• [DATA SECTION]
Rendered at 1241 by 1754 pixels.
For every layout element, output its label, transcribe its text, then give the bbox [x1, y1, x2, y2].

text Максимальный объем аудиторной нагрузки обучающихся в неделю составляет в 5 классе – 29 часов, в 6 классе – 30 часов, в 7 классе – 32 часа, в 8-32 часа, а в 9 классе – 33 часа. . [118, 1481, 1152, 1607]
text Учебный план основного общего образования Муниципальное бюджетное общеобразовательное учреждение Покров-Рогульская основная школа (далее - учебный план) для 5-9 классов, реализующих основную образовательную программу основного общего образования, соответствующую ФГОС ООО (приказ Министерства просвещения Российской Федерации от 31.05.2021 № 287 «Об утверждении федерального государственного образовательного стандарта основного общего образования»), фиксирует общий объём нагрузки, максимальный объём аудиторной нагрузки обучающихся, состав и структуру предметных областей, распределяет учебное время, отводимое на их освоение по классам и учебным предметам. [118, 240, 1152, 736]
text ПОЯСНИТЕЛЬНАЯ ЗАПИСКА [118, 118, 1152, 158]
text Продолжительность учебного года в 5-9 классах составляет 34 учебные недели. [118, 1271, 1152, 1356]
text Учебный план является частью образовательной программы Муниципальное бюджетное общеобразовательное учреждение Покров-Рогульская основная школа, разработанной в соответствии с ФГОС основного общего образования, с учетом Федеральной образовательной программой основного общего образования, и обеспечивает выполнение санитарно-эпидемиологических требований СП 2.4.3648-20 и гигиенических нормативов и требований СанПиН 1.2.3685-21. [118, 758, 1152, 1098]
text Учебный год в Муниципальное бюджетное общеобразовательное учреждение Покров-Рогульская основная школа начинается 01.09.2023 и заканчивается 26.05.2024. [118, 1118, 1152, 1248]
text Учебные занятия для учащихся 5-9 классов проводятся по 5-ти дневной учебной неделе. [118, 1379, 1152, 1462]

• [WORK ORDER] Look through the listing above. Pick out each line with "обучающихся" and copy it.

• [RESULT OF THE TASK]
text Максимальный объем аудиторной нагрузки обучающихся в неделю составляет в 5 классе – 29 часов, в 6 классе – 30 часов, в 7 классе – 32 часа, в 8-32 часа, а в 9 классе – 33 часа. . [118, 1481, 1152, 1607]
text Учебный план основного общего образования Муниципальное бюджетное общеобразовательное учреждение Покров-Рогульская основная школа (далее - учебный план) для 5-9 классов, реализующих основную образовательную программу основного общего образования, соответствующую ФГОС ООО (приказ Министерства просвещения Российской Федерации от 31.05.2021 № 287 «Об утверждении федерального государственного образовательного стандарта основного общего образования»), фиксирует общий объём нагрузки, максимальный объём аудиторной нагрузки обучающихся, состав и структуру предметных областей, распределяет учебное время, отводимое на их освоение по классам и учебным предметам. [118, 240, 1152, 736]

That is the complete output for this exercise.